§ **TASKS AND EXERCISES**
1. Using the computer science fundamentals page, answer these:
(a) What percentage of system design questions at top tech companies require deep understanding of these fundamentals?
(b) About how long does it take to create a process?
(c) What does a thread share with its parent process?
2. Pick up the computer science fundamentals page at the point where it stops, and keep it going.
** TEXT SECTION follows **
Skip to main content

Overview

Understanding computer science fundamentals helps you write better code, debug efficiently, and make informed architectural decisions. These concepts form the foundation for system design, performance optimization, and debugging complex issues.
Why This Matters: In interviews at top tech companies, 40-60% of system design questions require deep understanding of these fundamentals.

Operating Systems

Process vs Thread

Process

  • Independent execution unit
  • Own memory space (isolated)
  • Higher overhead to create (~10ms)
  • Inter-process communication needed
  • Crash isolation (one crash doesn’t affect others)

Thread

  • Lightweight execution unit
  • Shared memory with parent process
  • Lower overhead to create (~1ms)
  • Direct memory sharing
  • One thread crash can crash entire process

When to Use Processes vs Threads

ScenarioUse ProcessUse Thread
Isolation needed✅ Browser tabs
Shared state✅ Web server workers
CPU-bound tasks✅ Parallel processing✅ (with limitations)
** End of TEXT SECTION **
** SUPPLIED INFORMATION follows **
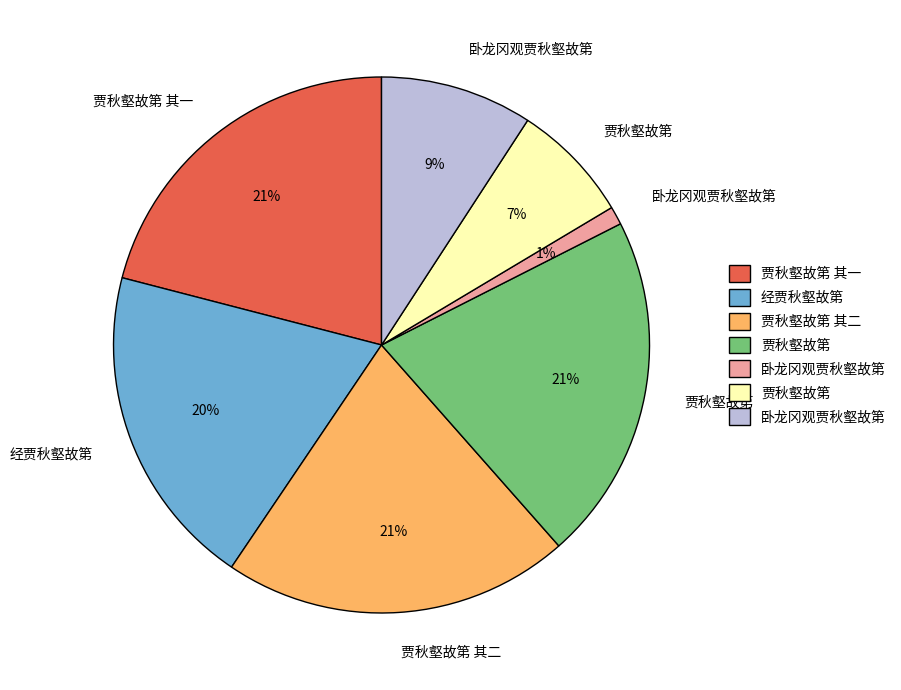

Is there any slice that represents more than half of the pie?

No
** End of SUPPLIED INFORMATION **
§ **ANSWER LIST**
1.
(a) 40-60%
(b) About 10ms
(c) Memory

2.
I/O-bound tasks✅ Database connections
Fault tolerance✅ Microservices
# Process example (Python)
from multiprocessing import Process

def cpu_intensive_task(n):
    return sum(i * i for i in range(n))

# Creates separate memory space
p = Process(target=cpu_intensive_task, args=(10000000,))
p.start()
p.join()

# Thread example
from threading import Thread

def io_bound_task(url):
    response = requests.get(url)
    return response.text

# Shares memory with main thread
t = Thread(target=io_bound_task, args=("https://api.example.com",))
t.start()
t.join()

Memory Management

┌─────────────────────────────────────┐
│           Virtual Memory            │
├─────────────────────────────────────┤
│  Stack (grows down)                 │
│    ↓  Local variables, function    │
│       calls, return addresses       │
│  ... (free space) ...               │
│    ↑  Dynamically allocated        │
│       memory (malloc, new)          │
│  Heap (grows up)                    │
├─────────────────────────────────────┤
│  BSS (uninitialized data)           │
│    Global/static vars (zero-init)   │
├─────────────────────────────────────┤
│  Data (initialized data)            │
│    Global/static vars with values   │
├─────────────────────────────────────┤
│  Text (code)                        │
│    Executable instructions          │
└─────────────────────────────────────┘

Stack vs Heap Memory

AspectStackHeap
AllocationAutomatic (LIFO)Manual (malloc/new)
SpeedVery fastSlower (fragmentation)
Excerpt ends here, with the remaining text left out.